– Ох и силен, чертяка! Ох и силе-ен! – Витязь скривился. Очевидно, каждое движение причиняло ему ощутимую боль. Немудрено! Невзирая на стальной нагрудник, кольчугу и стеганый войлочный подкольчужник, пару-тройку ребер выстрел с такого расстояния наверняка сломал. Однако рьяного витязя Неждана Незвановича такие мелочи, похоже, не интересовали. – Помогите мне подняться, други верные! – с пафосом изрек он, протягивая руки мне и Буйтуру. – Где там мой победитель?

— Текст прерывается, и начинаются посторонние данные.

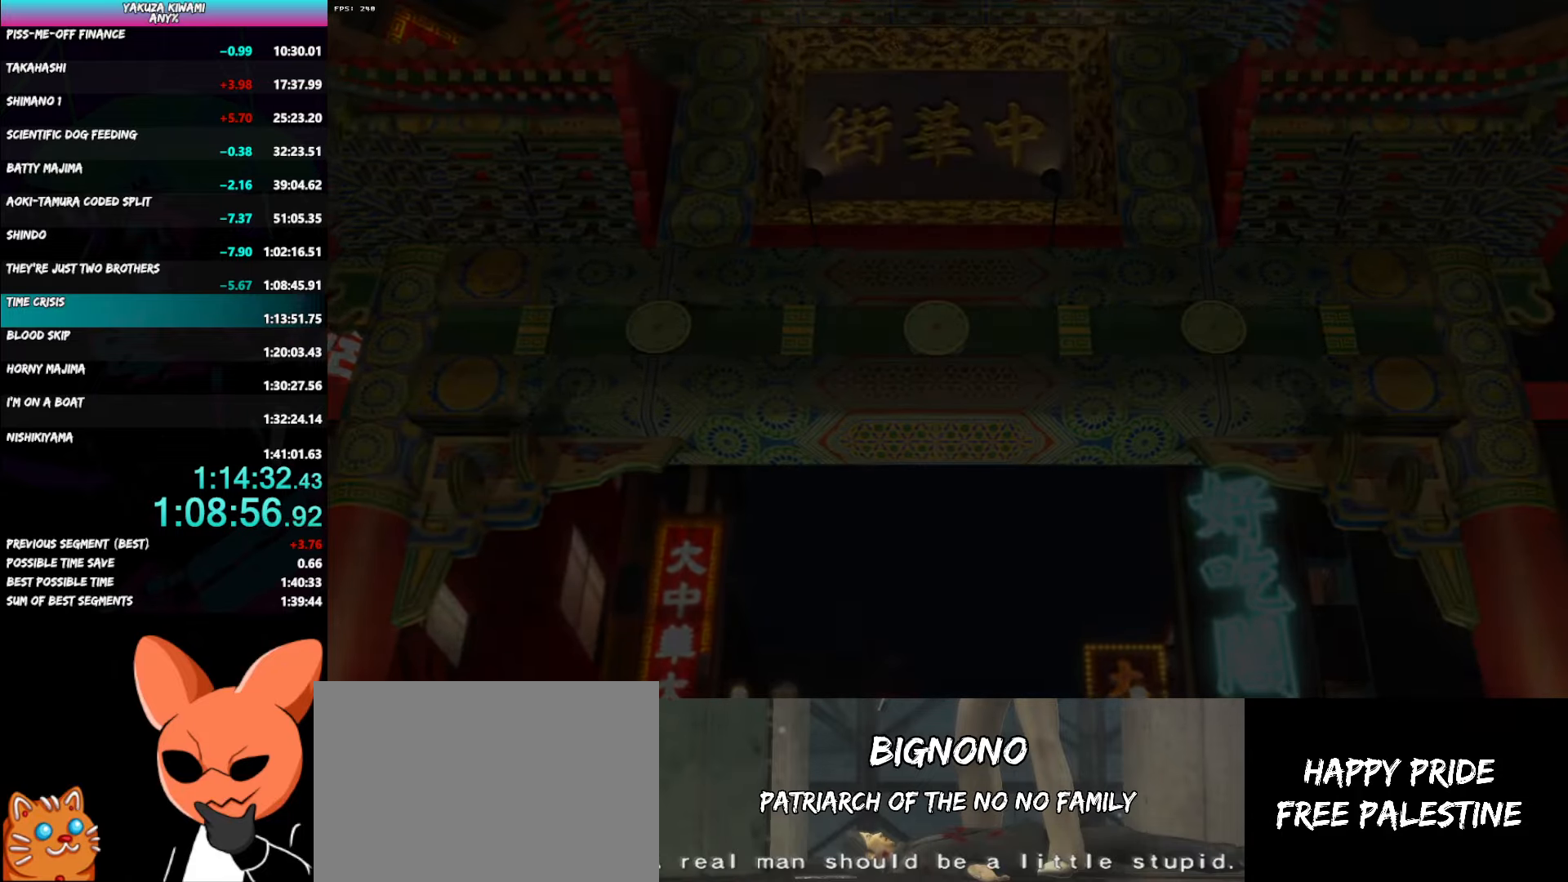
{"buttons": [], "left_stick": "center", "right_stick": "center", "button_events": []}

Вадим Ратников стоял чуть в стороне, насупившись и словно говоря всем видом: «А че я, че я?! Он сам нарвался!»
– Ай да умелец, ай да могута! – с уважением промолвил Ломонос, делая неловкую попытку поклониться моему соратнику.

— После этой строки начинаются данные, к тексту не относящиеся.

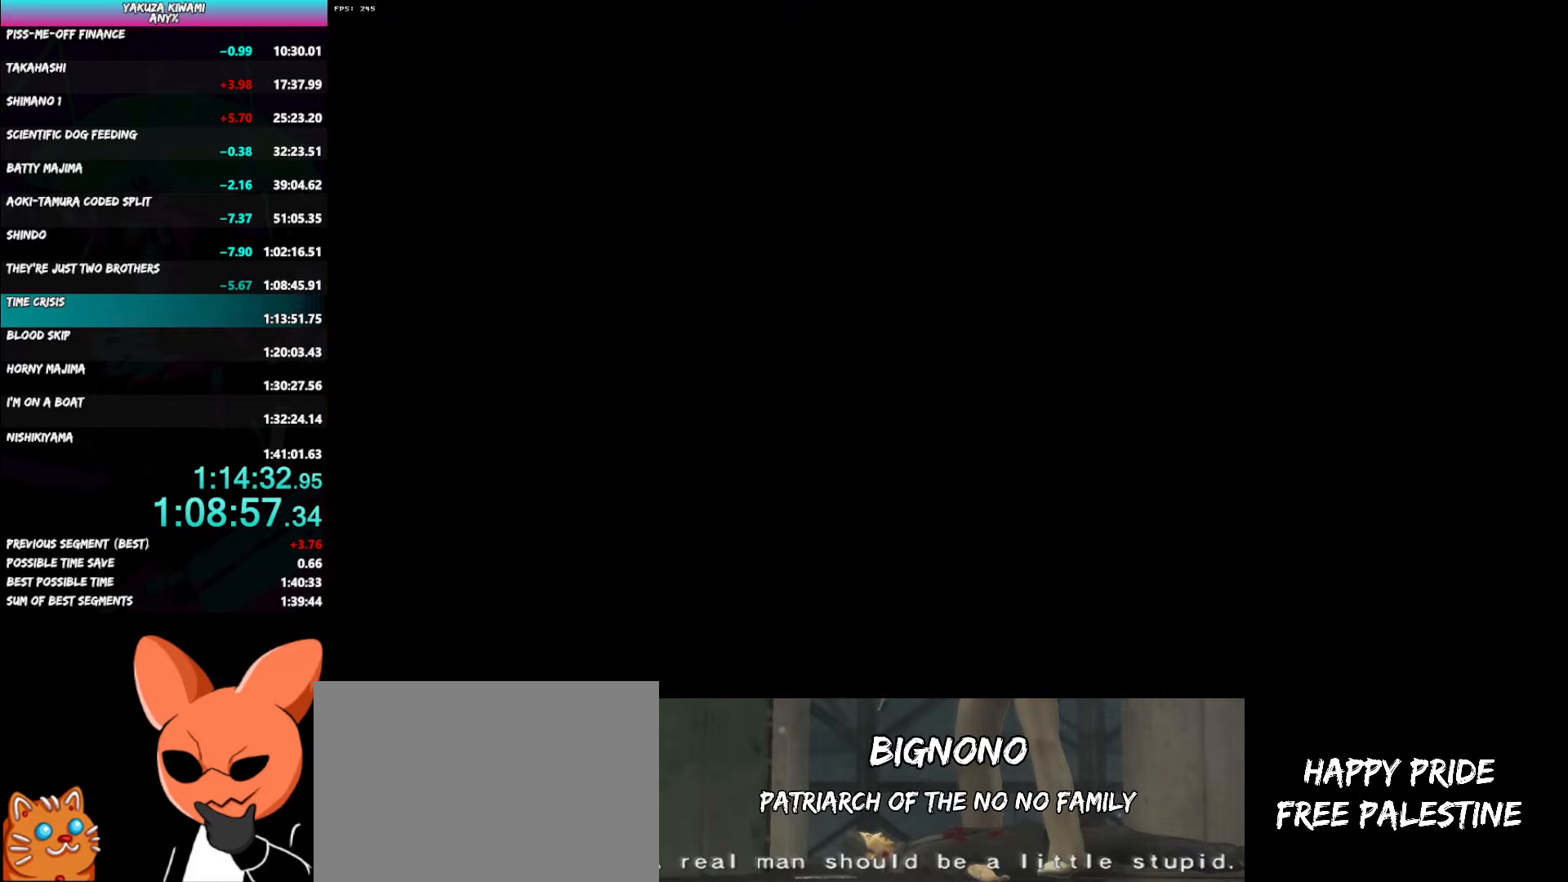
{"buttons": ["A", "DPAD_LEFT"], "left_stick": "center", "right_stick": "center", "button_events": [[100, "DPAD_LEFT", "down"], [483, "A", "down"]]}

– Ну так я типа не хотел. – Вадюня развел руками.
– Коли одолел меня в честном бою, – не обращая внимания на неуклюжую попытку Вадима оправдаться, продолжил Неждан Незванович, – хошь – в полон бери, под выкуп, аль за службу, а хошь – будь мне братом названым.
– Да ты че, братан, я тебе че, немецко-фашистский оккупант, чтоб тебя в плен брать? Побазарили и разошлись, все пучком!
– Ну, коли братом меня зовешь, – обрадовался Ломонос, – и я тебя буду братом звать. Токмо имя тебе надо придумать громкое да знатное, чтоб по всему честному миру слышали. А то – Вадим. Что Вадим, какой Вадим?
– Пусть зовется Злой Бодун! – раскатисто пробасил Буйтур, опуская руку на плечо свежеобретенного побратима. – Эк он тебя в грудину-то боднул!
И начались объятия, распитие очередного жбана медовухи, непременное «Ты меня уважаешь?», «Да я тобой просто горжусь!». И разговоры о деяниях и походах, которые я пытался превратить в опрос свидетелей, но с довольно малым успехом.
* * *
Уезжали мы поутру, в час, когда из табуна коней, представлявшихся нашему взору вечером, остались только наиболее яркие представители быстроногого племени. Утешив себя мыслью, что в любой момент смогу вызвать витязей для более тщательного допроса, я отпустил их дальше нести службу, предварительно взяв подписку о невыезде, которую они долго крутили в руках, пытаясь понять, в чем суть этой затеи. Потом, поверив словам нового побратима, смирились и поставили под распиской два отпечатка больших, весьма больших пальцев и аккуратную шестилучевую сквозную звездочку – личный значок Лазаря Раввиновича.
В пределах Груси мы могли не сдерживать бойкий шаг коней и теперь мчались во весь опор, спеша наверстать упущенное. Немилосердно припекавшее светило заставляло то и дело задирать голову вверх, точно умоляя уменьшить пыл и выискивая, нет ли в небесной лазури хоть небольшой тучки или, скажем, облачка.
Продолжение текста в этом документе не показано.